American geophysicist

Edgar M. (Marc) Parmentier (born June 15, 1945) is an American geophysicist and professor emeritus in the Department of Earth, Environmental and Planetary Sciences at Brown University. He worked on mantle convection, planetary evolution, and the thermal history of terrestrial planets and moons.

== Early life and education ==
Marc Parmentier was born on June 15, 1945. He earned his Bachelor of Science (B.S.) degree in Engineering and Mathematics from West Virginia University in 1967. He then pursued graduate studies at Cornell University, where he obtained a Master of Engineering (M.Eng.) in 1969 and a Ph.D. in Geophysics in 1975. His doctoral dissertation focused on "Studies of Thermal Convection with Application to Convection in the Earth's Mantle."

== Academic career ==
Parmentier began his career as a research scientist at AVCO-Everett Research Laboratory from 1969 to 1972 before completing a research fellowship at Oxford University between 1975 and 1977.

In 1977, he joined Brown University as an assistant professor of research in geological sciences. He became a full professor in 1990 and served as department chair from 1999 to 2005. He retired as professor emeritus in July 2018.

During his tenure at Brown, Parmentier held research appointments at institutions such as the Lamont-Doherty Earth Observatory at Columbia University and the Scripps Institution of Oceanography.

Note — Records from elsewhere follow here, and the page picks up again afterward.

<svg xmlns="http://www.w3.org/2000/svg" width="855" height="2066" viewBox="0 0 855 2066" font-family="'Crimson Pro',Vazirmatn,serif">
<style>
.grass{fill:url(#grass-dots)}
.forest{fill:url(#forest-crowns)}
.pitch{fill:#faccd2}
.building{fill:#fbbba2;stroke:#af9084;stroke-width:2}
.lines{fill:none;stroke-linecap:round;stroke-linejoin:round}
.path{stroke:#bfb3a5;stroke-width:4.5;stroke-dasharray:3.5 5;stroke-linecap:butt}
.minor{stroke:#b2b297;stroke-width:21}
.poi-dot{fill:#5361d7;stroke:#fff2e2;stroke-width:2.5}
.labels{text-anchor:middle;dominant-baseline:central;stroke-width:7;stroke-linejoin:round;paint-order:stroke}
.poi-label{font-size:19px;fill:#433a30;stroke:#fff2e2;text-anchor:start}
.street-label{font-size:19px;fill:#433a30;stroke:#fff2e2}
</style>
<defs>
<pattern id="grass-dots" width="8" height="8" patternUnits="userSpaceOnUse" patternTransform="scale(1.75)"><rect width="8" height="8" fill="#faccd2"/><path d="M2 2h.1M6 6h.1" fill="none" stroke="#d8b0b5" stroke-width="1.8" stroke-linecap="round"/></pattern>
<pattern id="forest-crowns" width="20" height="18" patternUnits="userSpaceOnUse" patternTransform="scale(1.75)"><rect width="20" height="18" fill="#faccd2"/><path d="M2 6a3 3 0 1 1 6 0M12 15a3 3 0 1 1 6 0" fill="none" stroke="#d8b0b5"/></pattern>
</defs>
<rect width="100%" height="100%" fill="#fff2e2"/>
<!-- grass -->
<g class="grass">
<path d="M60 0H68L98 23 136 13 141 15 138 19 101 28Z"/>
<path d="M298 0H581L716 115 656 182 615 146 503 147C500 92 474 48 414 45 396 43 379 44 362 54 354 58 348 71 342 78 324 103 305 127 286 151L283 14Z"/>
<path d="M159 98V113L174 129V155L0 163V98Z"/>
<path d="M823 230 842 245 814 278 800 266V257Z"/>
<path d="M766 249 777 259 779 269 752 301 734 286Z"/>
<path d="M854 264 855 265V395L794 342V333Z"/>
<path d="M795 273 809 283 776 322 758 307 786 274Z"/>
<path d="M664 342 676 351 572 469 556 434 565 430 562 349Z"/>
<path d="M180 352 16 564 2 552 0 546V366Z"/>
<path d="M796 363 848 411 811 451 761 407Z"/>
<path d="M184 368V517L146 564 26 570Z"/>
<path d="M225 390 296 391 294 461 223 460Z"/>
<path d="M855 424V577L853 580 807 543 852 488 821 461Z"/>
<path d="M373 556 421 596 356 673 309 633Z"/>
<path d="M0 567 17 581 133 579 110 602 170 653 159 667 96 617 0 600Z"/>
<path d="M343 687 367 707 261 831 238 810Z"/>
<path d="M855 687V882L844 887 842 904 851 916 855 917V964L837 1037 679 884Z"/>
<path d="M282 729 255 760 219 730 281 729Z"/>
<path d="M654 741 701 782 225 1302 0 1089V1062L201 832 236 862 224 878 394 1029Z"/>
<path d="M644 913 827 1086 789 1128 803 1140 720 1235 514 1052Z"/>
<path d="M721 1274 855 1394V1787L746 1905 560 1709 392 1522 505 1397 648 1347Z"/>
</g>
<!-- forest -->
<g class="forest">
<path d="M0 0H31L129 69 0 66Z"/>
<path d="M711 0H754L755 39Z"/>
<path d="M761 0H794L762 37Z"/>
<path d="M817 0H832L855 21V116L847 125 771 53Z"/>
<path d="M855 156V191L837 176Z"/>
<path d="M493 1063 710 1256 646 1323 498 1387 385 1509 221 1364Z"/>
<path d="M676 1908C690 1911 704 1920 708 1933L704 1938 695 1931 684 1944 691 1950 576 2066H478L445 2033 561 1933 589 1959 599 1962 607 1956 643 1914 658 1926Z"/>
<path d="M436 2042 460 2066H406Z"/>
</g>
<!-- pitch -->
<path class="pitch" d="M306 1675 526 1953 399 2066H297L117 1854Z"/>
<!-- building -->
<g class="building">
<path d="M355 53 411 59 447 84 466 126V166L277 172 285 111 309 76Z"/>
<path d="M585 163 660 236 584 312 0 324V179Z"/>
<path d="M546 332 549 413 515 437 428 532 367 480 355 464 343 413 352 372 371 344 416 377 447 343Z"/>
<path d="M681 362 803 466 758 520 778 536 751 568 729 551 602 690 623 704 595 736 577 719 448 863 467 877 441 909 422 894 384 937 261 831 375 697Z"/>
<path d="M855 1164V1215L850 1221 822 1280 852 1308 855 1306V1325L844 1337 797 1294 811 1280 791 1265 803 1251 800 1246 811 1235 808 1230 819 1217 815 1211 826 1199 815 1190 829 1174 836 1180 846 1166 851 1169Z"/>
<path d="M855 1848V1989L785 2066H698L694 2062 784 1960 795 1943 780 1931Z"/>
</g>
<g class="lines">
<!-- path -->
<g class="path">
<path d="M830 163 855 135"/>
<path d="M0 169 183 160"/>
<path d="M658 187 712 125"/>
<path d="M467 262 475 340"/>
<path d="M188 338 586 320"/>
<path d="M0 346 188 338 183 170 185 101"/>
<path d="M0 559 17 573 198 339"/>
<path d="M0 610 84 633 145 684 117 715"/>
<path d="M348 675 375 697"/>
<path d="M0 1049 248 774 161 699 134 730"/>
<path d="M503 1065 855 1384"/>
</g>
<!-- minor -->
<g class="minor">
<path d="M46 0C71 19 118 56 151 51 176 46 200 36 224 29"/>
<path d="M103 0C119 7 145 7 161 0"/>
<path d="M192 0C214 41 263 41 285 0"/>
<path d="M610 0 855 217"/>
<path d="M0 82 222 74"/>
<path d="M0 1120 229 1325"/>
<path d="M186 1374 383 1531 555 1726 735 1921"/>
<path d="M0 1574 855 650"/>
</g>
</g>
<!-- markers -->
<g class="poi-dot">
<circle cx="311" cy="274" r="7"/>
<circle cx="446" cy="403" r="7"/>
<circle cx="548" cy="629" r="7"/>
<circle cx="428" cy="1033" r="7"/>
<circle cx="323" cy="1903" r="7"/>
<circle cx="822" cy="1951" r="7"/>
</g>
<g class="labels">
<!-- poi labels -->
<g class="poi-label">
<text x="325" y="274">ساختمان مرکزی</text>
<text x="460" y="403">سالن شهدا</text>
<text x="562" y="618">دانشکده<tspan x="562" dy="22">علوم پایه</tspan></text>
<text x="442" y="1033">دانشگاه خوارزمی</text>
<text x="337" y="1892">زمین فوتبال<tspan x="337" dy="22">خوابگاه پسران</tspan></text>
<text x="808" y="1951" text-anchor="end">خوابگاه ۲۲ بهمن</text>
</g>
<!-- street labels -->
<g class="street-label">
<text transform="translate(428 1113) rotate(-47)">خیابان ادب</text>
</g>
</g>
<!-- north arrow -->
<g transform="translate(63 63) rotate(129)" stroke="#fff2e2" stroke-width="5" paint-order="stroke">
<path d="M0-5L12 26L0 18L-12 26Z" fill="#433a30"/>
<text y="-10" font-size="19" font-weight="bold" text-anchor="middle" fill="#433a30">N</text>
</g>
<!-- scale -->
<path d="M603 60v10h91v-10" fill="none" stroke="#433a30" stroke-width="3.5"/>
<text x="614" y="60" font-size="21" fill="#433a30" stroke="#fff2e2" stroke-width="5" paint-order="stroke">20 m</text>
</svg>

== Research contributions ==
Parmentier's research has worked on mantle convection, melt migration, and planetary evolution. His work has addressed questions about:
- The thermal history and differentiation of the Earth's mantle.
- The evolution of the Moon's crust and mantle during magma ocean solidification.
- The dynamics of melt transport in upwelling mantle regions.

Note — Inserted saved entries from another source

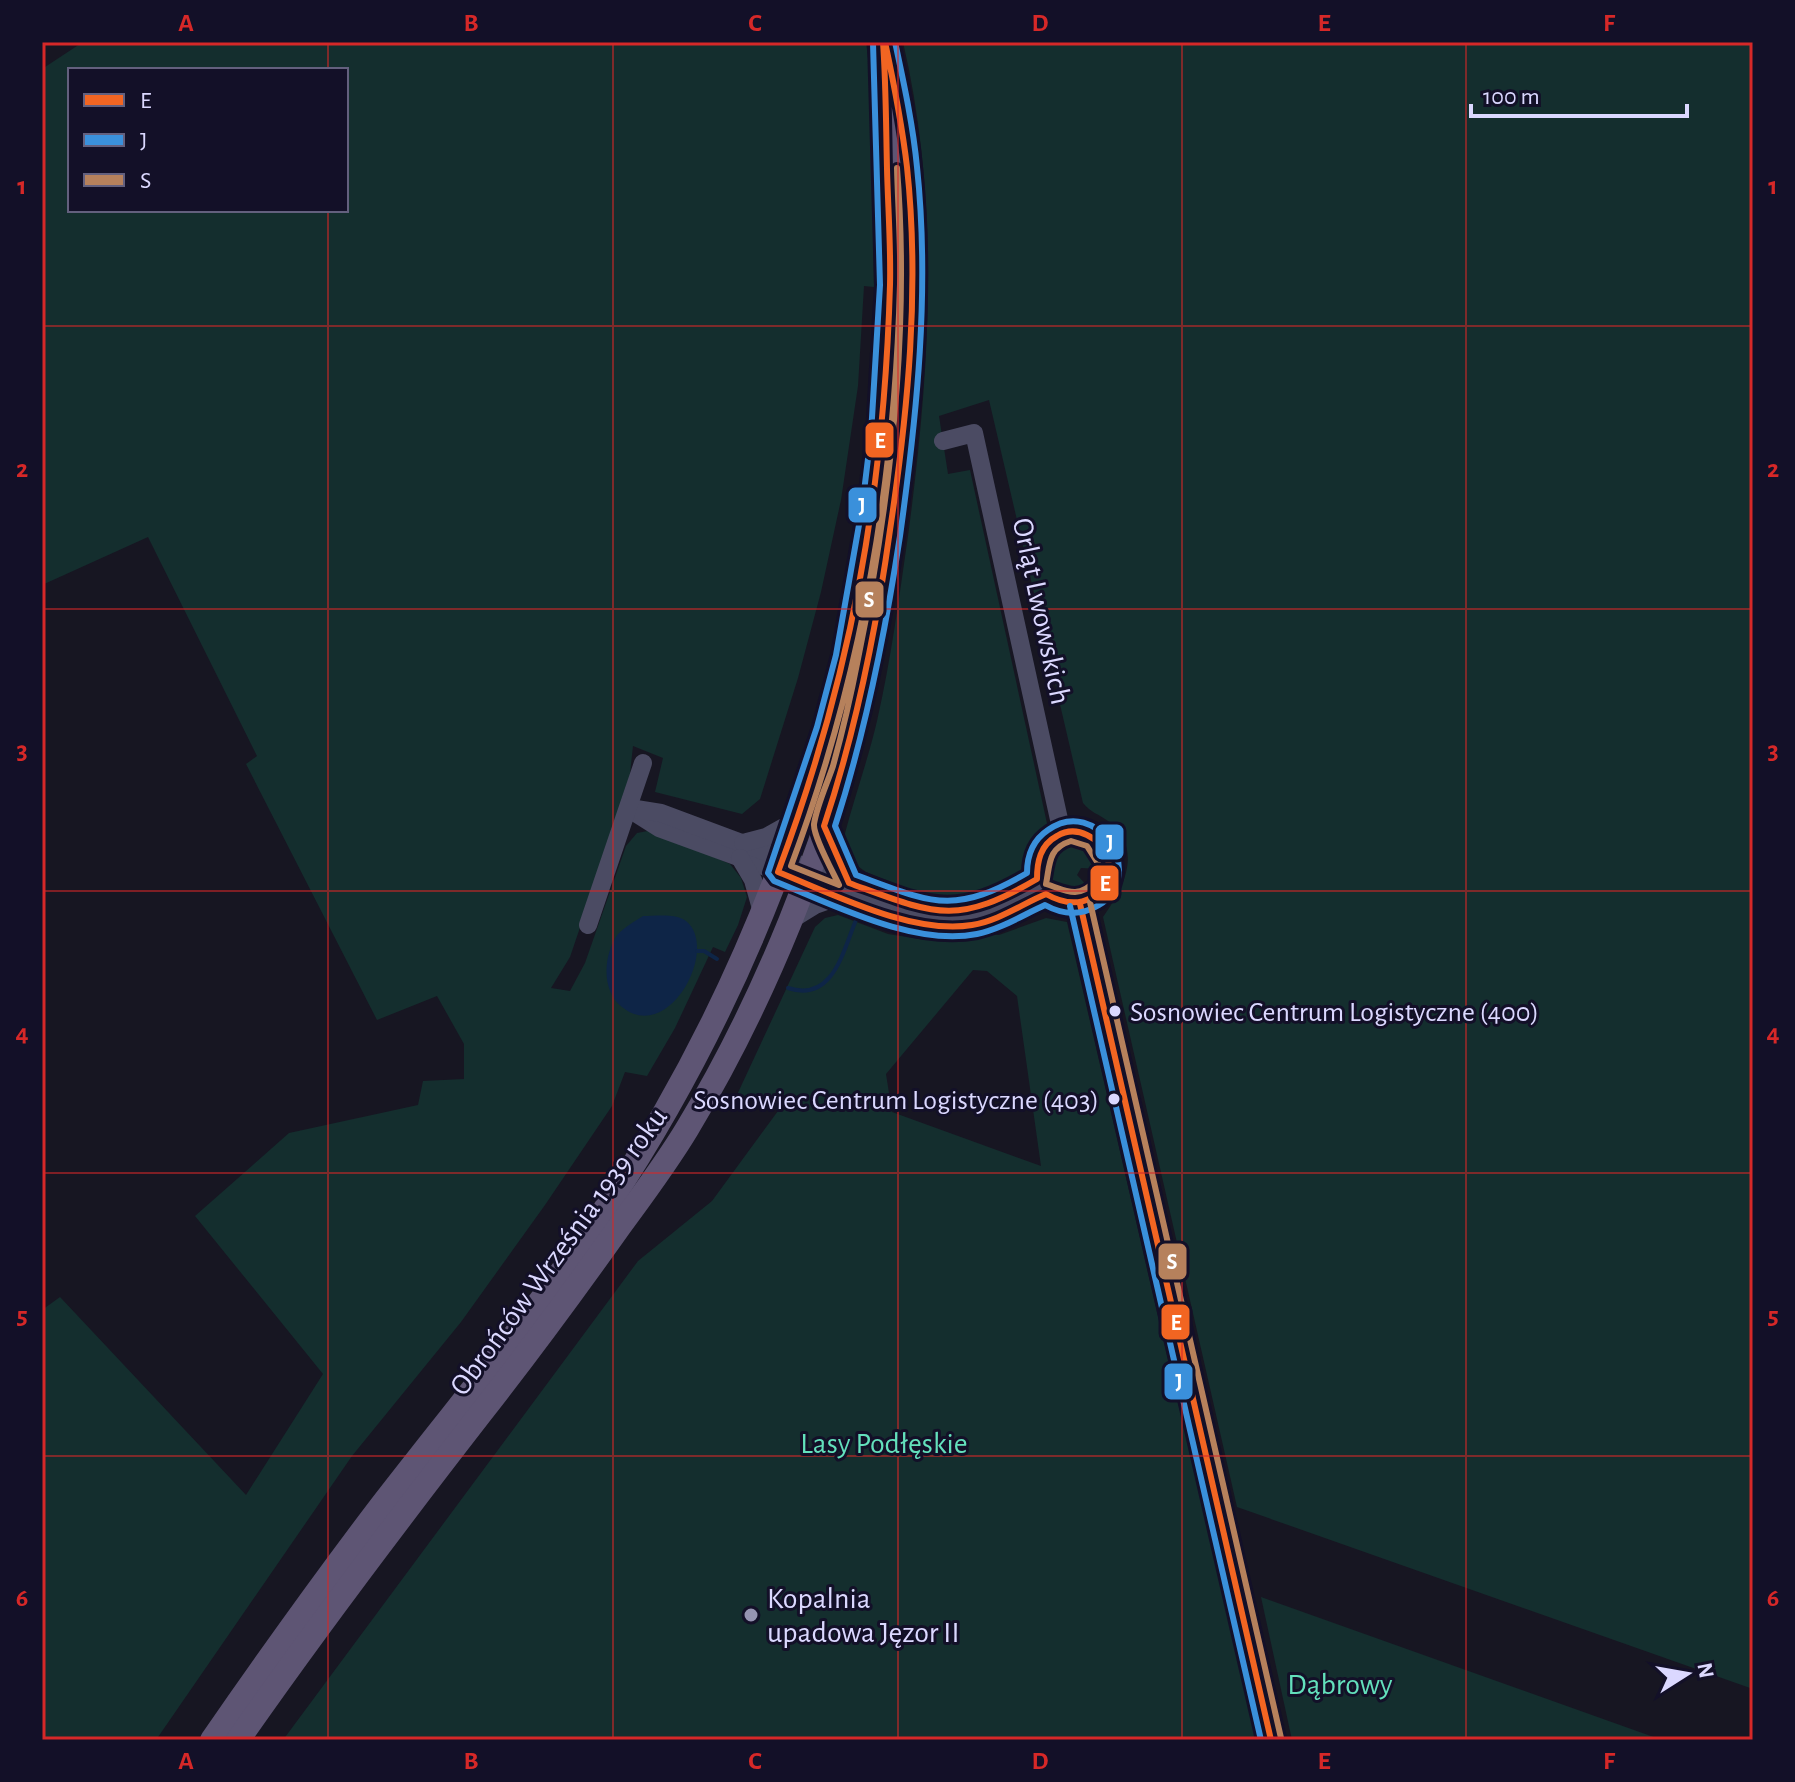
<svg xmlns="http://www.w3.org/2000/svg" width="1795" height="1782" viewBox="0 0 1795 1782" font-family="'Alegreya Sans',sans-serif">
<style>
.green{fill:#142e2e;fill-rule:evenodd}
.water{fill:#0e2547}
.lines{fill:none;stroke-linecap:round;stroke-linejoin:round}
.stream{stroke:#0e2547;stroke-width:4}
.minor{stroke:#4b4b63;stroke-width:18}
.major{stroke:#5e5574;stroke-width:24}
.bus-1-casing{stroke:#131028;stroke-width:12}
.bus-2-casing{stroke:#131028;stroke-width:12}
.bus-3-casing{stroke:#131028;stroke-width:12}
.bus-1{stroke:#f26522;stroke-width:6}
.bus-2{stroke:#3a90db;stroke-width:6}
.bus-3{stroke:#b6815c;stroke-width:6}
.grid{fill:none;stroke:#d62828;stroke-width:2;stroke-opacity:0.55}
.bus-dot{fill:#dbd8ff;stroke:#131028;stroke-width:3}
.poi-dot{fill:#9694b2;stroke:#131028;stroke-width:3}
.labels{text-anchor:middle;stroke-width:6;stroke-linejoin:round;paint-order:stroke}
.bus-label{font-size:28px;fill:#dbd8ff;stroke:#131028;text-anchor:start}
.street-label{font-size:30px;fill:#dbd8ff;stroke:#131028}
.park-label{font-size:30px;fill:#63e0bc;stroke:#131028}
.poi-label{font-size:30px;fill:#dbd8ff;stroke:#131028;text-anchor:start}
.line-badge{stroke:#131028;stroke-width:3}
.badge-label{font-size:22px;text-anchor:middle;font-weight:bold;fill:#fff}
.neatline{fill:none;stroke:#d62828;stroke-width:3}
.grid-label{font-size:26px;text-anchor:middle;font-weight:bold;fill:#d62828}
</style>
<rect width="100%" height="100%" fill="#171622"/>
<g class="green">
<path d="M 83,42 L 866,42 L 871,82 L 874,287 L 864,286 L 858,386 L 841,500 L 821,592 L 798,678 L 760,799 L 742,814 L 655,792 L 663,758 L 633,746 L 629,783 L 570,957 L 551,988 L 570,991 L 585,963 L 626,846 L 637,833 L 653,830 L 730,864 L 741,878 L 747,897 L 738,925 L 725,952 L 713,947 L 675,1028 L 647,1076 L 625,1072 L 612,1106 L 545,1205 L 461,1322 L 352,1456 L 156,1740 L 42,1740 L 42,1310 L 60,1297 L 246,1495 L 323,1374 L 195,1216 L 289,1133 L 418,1105 L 423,1081 L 464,1079 L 464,1044 L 437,996 L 377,1020 L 246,764 L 257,756 L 148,537 L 42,585 L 42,69 ZM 70,70 L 346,70 L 346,210 L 70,210 Z"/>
<path d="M 903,42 L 1753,42 L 1753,1689 L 1237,1507 L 1103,917 C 1124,888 1144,849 1108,821 C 1099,814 1091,813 1083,803 L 989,400 L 939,416 L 948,474 L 970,470 L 1048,828 L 1031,849 L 1026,872 L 1016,882 L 971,904 L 965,896 L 943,902 L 866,872 L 852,862 L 845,849 L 844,837 C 854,798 868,760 877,721 C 891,660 899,598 908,536 C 930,372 941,205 903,42 Z"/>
<path d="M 1070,841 C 1087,843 1097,852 1100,869 L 1081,868 L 1077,875 L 1090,889 C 1051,915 1023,854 1070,841 Z"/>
<path d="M 838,915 L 888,934 L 925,940 L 948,939 L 974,933 L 999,935 L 1046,918 L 1067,922 L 1256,1740 L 283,1740 L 638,1261 L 712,1201 L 789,1096 L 736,1097 L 815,927 L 825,918 ZM 973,970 L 987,971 L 1017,996 L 1041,1166 L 892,1112 L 886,1074 Z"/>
<path d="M 1261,1597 L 1662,1740 L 1292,1740 Z"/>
</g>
<path class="water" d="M 643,916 C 655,916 676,913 686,921 C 720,948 669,1045 622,1007 C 601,991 603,955 618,934 C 625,927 635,921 643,916 Z"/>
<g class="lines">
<g class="stream">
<path d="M 697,951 L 704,951 L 717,959"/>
<path d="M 788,988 C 833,1003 843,951 856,920"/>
</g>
<g class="minor">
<path d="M 943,441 L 974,433 L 1062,833"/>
<path d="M 629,809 L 659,828 L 907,919 C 976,937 986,917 1046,894"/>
<path d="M 636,809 L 661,813 L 871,891 L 933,909 L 968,911 L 984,906 L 1037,879"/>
<path d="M 824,826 L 849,883"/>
<circle cx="1072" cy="868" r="37"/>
<path d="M 743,843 L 766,837 L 798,819"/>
<path d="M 740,858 L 753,880 L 762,912"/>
<path d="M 1080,904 L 1271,1740"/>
<path d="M 789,921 L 815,905 L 843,895"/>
<path d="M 588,925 L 643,763"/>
</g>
<g class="major">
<path d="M 212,1740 C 266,1662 321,1585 378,1510 C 456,1409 539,1310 609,1203 C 762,971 857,701 882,424 C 892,317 887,211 887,104"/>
<path d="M 238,1740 C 316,1628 398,1520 481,1413 C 528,1353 573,1292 617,1230 C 641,1197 666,1164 687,1129 C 765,1000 826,847 862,700 C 880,627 889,550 898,475 C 915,332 922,183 885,42"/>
</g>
<g class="bus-1-casing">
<g id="bus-1">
<path d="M 883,42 C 886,84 886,127 887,169 C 888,208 891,246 890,285 C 884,492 851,678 778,872 C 833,894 912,935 972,925 C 998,921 1022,904 1046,894 C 1102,926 1132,857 1087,835 C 1077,830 1067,830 1057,836 C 1040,845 1037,862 1037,879 C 955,927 934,914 849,883 L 824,826 C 856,730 876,631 890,530 C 908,411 920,288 907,167 C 902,125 894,84 885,42"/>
<path d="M 1080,904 L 1271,1740"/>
</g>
</g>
<g class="bus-2-casing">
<g id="bus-2">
<path d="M 873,43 L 880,285 L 871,434 L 862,508 L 836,655 L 817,727 L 768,873 L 774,881 C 832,904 914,947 977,934 C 1001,929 1023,915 1045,905 C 1063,915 1081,916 1099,905 C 1148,874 1097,795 1048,830 C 1033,840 1027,856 1027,873 C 953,916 932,903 856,875 L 835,826 C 866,731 885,634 900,536 C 917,414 930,290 917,167 C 913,125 904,84 895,42"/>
<path d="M 1070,906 L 1261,1740"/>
</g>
</g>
<g class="bus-3-casing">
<g id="bus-3">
<path d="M 897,168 C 910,332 891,498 858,659 C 851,695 843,730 833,766 C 827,784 817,805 814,824 C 813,836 833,872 839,885 L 791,866 C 861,679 895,484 900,284 C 901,245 898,207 897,168 Z"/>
<path d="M 1071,841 L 1087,846 L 1099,865 L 1095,881 C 1078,900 1065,890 1046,884 C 1050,864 1048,848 1071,841 Z"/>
<path d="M 1090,902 L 1281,1738"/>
</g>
</g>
<use href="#bus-1" class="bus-1"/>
<use href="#bus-2" class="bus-2"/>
<use href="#bus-3" class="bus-3"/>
</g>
<path class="grid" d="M 328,42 L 328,70M 613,42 L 613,1740M 898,42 L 898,1740M 1182,42 L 1182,1740M 1466,42 L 1466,1740M 328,210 L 328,1740M 42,326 L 1753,326M 42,609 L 1753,609M 42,891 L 1753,891M 42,1173 L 1753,1173M 42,1456 L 1753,1456"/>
<g class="bus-dot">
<circle cx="1115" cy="1011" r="7"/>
<circle cx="1114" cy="1099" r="7"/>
</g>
<circle class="poi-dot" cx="751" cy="1615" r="8"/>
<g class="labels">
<g class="bus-label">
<text x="1130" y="1021">Sosnowiec Centrum Logistyczne (400)</text>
<text x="1099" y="1109" text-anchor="end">Sosnowiec Centrum Logistyczne (403)</text>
</g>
<g class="street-label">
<text transform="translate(1042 611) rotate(78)" y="10">Orląt Lwowskich</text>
<text transform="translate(558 1251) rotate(-54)" y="10">Obrońców Września 1939 roku</text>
</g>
<g class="park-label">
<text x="884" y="1453">Lasy Podłęskie</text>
<text x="1340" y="1694">Dąbrowy</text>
</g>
<g class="poi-label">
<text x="767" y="1608">Kopalnia<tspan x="767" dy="34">upadowa Jęzor II</tspan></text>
</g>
</g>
<g class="line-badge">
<rect x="864" y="421" width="31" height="38" rx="8" fill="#f26522"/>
<rect x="847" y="486" width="31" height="38" rx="8" fill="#3a90db"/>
<rect x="854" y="580" width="31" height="39" rx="8" fill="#b6815c"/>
<rect x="1094" y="823" width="31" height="38" rx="8" fill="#3a90db"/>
<rect x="1089" y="864" width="31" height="38" rx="8" fill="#f26522"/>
<rect x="1157" y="1242" width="31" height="39" rx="8" fill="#b6815c"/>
<rect x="1160" y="1303" width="31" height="38" rx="8" fill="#f26522"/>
<rect x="1163" y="1362" width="31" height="39" rx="8" fill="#3a90db"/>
</g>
<g class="badge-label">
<text x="880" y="448">E</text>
<text x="862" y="513">J</text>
<text x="869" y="607">S</text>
<text x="1110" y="850">J</text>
<text x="1105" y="891">E</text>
<text x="1172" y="1269">S</text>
<text x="1176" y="1330">E</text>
<text x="1179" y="1389">J</text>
</g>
<rect width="1795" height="1782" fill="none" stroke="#131028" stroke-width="88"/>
<rect x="68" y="68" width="280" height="144" fill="#131028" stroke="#63607e" stroke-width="2"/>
<rect x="84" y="94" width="40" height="12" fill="#f26522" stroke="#63607e" stroke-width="2"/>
<text x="140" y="108" font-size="24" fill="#dbd8ff">E</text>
<rect x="84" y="134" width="40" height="12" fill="#3a90db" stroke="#63607e" stroke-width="2"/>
<text x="140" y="148" font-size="24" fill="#dbd8ff">J</text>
<rect x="84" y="174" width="40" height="12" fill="#b6815c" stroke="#63607e" stroke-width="2"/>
<text x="140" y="188" font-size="24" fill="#dbd8ff">S</text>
<g transform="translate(1687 1674) rotate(79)" stroke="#131028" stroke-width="6" paint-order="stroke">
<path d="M0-6L14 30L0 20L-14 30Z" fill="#dbd8ff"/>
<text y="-12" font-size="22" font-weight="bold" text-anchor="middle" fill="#dbd8ff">N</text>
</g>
<path d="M1471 104v12h216v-12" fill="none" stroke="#dbd8ff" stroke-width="4"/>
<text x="1483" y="104" font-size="24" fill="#dbd8ff" stroke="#131028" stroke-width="6" paint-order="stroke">100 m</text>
<rect x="44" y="44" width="1707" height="1694" class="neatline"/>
<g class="grid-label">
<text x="186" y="31">A</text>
<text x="471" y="31">B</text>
<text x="755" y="31">C</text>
<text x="1040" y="31">D</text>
<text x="1324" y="31">E</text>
<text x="1609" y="31">F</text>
<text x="22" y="194">1</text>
<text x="1773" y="194">1</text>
<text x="22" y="477">2</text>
<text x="1773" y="477">2</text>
<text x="22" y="759">3</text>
<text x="1773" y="759">3</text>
<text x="22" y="1041">4</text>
<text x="1773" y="1041">4</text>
<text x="22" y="1324">5</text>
<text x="1773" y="1324">5</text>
<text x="22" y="1606">6</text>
<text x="1773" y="1606">6</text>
<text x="186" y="1769">A</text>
<text x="471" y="1769">B</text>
<text x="755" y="1769">C</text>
<text x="1040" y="1769">D</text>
<text x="1324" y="1769">E</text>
<text x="1609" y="1769">F</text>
</g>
</svg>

He has also contributed to understanding volcanic processes on Mars, Venus, and Mercury through numerical modeling of planetary interiors.

== Selected publications ==
- "Numerical experiments on the structure of mantle plumes" (*Journal of Geophysical Research*, 1975).
- Boukaré, C. -E. (2019). "Production and preservation of sulfide layering in Mercury's mantle"
- Baltzell, Conroy (2015). "A high-order numerical study of reactive dissolution in an upwelling heterogeneous mantle: Effect of shear deformation"

== Awards and honors ==
Parmentier has been recognized for his contributions to geophysics with several honors:
- Fellow of the American Geophysical Union (1995).
- Green Scholar at Scripps Institution of Oceanography (1986).
- Chairperson for NASA’s Planetary Geology Review Panels (1980s–1990s).